Elrika juga mempertanyakan akuntabilitas dukungan pemerintah selama ini terhadap PLN. Dengan mencatat adanya dukungan langsung maupun tidak langsung termasuk subsidi, kompensasi, suntikan modal, perlakuan akuntansi khusus, dan jaminan pemerintah, Elrika mengungkapkan bahwa tampaknya hanya ada sedikit pengawasan yang konsisten atas bagaimana dukungan pemerintah digunakan untuk mendandani pembukuan PLN.
"Kementerian Keuangan, mengingat posisi strategis PLN, menjadikan PLN sebagai prioritas utama. Namun ini bukan berarti masalah keuangan PLN dapat diatasi secara efektif melalui akses utang murah tanpa henti yang pada akhirnya dapat mengancam kredibilitas keuangan Indonesia," tuturnya.

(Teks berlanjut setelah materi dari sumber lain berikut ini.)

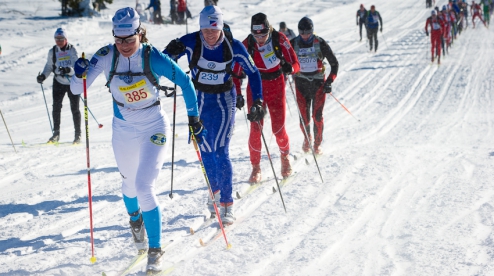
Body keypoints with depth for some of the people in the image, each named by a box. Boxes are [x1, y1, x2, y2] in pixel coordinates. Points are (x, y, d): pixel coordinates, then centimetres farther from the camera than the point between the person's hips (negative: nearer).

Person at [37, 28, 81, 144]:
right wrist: (43, 76, -7)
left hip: (73, 82, -2)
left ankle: (78, 134, 11)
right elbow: (49, 66, 10)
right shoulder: (52, 52, 0)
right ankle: (56, 133, 5)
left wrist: (68, 69, -37)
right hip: (59, 82, 2)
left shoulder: (72, 50, -9)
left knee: (75, 108, 1)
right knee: (56, 107, -6)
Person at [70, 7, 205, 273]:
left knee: (144, 187, -16)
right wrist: (79, 74, -35)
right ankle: (135, 220, 56)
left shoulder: (153, 58, -21)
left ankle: (155, 250, -2)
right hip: (123, 129, 3)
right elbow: (76, 90, -13)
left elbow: (185, 82, -9)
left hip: (154, 128, -3)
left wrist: (193, 119, -9)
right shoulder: (106, 56, -15)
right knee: (129, 184, 22)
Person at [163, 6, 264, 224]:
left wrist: (258, 102, -13)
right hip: (198, 99, 2)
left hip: (224, 99, -2)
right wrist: (171, 53, -33)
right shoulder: (190, 42, -17)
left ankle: (227, 204, -6)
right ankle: (214, 190, 31)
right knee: (205, 150, 7)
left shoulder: (233, 46, -18)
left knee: (220, 151, -12)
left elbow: (253, 72, -6)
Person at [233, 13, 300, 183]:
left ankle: (285, 158, 28)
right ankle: (256, 167, 5)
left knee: (278, 129, -1)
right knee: (256, 128, -8)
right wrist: (237, 94, -19)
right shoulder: (247, 44, -13)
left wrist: (289, 68, -36)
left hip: (276, 87, 0)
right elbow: (236, 71, -8)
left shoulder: (279, 39, -14)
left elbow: (296, 64, -12)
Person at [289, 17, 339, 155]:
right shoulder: (293, 44, -1)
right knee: (304, 116, -3)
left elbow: (334, 63, 0)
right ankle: (307, 138, 25)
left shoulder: (320, 43, -6)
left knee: (317, 115, -9)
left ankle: (317, 144, 6)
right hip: (301, 83, 1)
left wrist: (329, 81, -10)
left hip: (318, 82, -1)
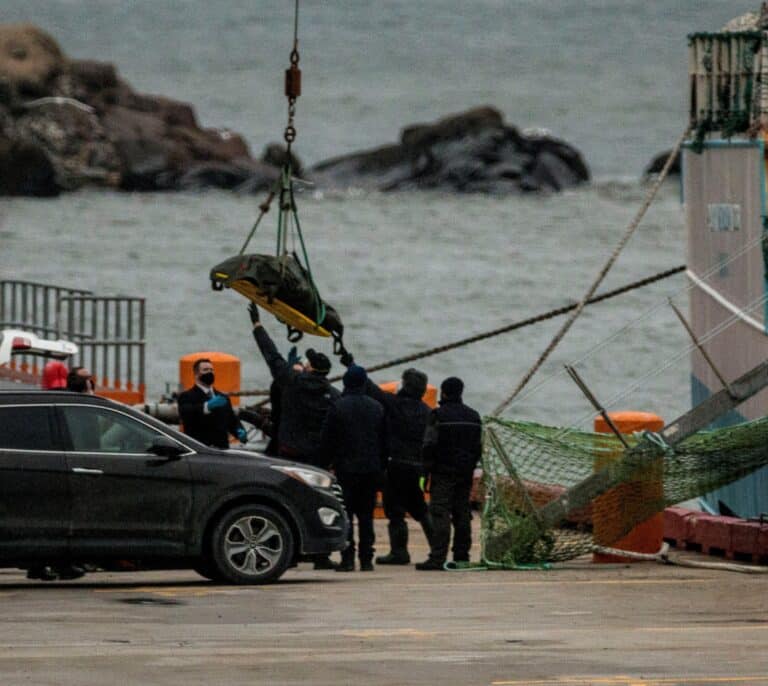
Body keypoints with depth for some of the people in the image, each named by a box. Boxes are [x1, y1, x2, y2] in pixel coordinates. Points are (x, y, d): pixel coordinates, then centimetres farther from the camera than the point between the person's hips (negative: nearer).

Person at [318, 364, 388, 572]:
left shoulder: (338, 407, -7)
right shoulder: (377, 407, 7)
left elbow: (327, 440, -5)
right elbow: (385, 442, 13)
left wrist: (326, 462, 8)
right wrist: (381, 466, 19)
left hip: (346, 468, -4)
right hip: (371, 469, 4)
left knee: (345, 515, -1)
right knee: (366, 515, 8)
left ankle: (347, 558, -7)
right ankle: (366, 560, 5)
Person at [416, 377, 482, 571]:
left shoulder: (439, 416, -8)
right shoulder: (473, 417, 12)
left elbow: (430, 446, -11)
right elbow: (478, 447, 16)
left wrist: (426, 470, -5)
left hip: (443, 474, -6)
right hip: (465, 474, 6)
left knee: (440, 514, -10)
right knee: (462, 515, 10)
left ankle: (437, 558, -17)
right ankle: (461, 556, 10)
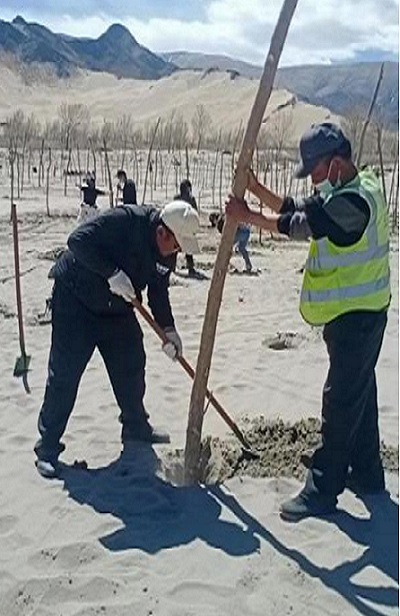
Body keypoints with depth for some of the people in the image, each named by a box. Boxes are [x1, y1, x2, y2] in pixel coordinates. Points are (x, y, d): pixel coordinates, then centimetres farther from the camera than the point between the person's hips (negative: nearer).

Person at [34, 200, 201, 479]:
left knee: (131, 365, 9)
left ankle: (136, 426, 29)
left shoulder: (168, 254, -5)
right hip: (75, 298, -7)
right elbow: (78, 239, -32)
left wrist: (168, 329, -5)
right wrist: (112, 273, -37)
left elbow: (159, 292, 6)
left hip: (117, 307, 7)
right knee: (64, 374, -6)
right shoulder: (124, 220, -28)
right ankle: (48, 446, 3)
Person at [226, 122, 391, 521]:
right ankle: (366, 473, 32)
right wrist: (255, 188, 2)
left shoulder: (355, 200, -22)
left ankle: (322, 490, 2)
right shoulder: (342, 193, 11)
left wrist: (247, 216, -13)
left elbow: (298, 225, -23)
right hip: (351, 313, 11)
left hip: (357, 316, -11)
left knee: (341, 400, -5)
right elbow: (296, 210, 12)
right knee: (358, 394, 18)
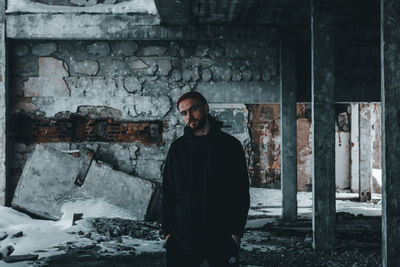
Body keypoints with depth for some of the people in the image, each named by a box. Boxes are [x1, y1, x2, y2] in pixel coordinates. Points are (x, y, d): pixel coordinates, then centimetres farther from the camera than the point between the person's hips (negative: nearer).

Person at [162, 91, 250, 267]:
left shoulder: (230, 145, 3)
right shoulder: (177, 148, 9)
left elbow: (241, 192, 2)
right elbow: (167, 193, 11)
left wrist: (237, 232, -5)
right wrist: (167, 231, 2)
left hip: (221, 240, -1)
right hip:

Strategi terbaik PLN saat ini menurutnya yaitu mengkaji kembali kerangka perencanaan kelistrikan ini agar fokus pada investasi sistem jaringan yang lebih kuat dan hemat biaya, dalam rangka meningkatkan efisiensi jangka panjang untuk seluruh sistem.
Pemain swasta tidak dapat berinvestasi di sisi jaringan listrik, sehingga mereka berkumpul di sisi pembangkitan. Hal ini mempersempit fokus PLN pada pembangkit-pembangkit base load yang selama ini justru mengakibatkan kelebihan kapasitas dan sistem rapuh yang tidak fleksibel.
Menurutnya, yang dibutuhkan sekarang adalah strategi grid-centric yang memungkinkan investasi PLN fokus untuk membuat sistem jaringan yang lebih efisien.
"Penting bagi PLN untuk memastikan bahwa reformasi sektor kelistrikan yang digadang selama ini bukan hanya kosmetik belaka," ujarnya.
Sebelumnya, Direktur Utama PLN Zulkifli Zaini mengatakan PLN masih akan menjaga keuangan PLN dengan baik meski perseroan memiliki utang sebesar itu.
"Mengenai utang kami, utang jangka panjang Rp 530 triliun, utang jangka pendek Rp 150 triliun lebih, kami sangat paham dengan itu dan memang situasi seperti ini, komitmen kami adalah menjaga sustainability (keberlanjutan) keuangan PLN terjaga dengan baik," kata Zulkifli.
Merujuk laporan keuangan PLN pada kuartal I 2020, PLN memiliki utang jangka panjang sebesar Rp 537 triliun, serta utang jangka pendek sebesar Rp 157,79 triliun, sehingga totalnya mencapai Rp 694,79 triliun.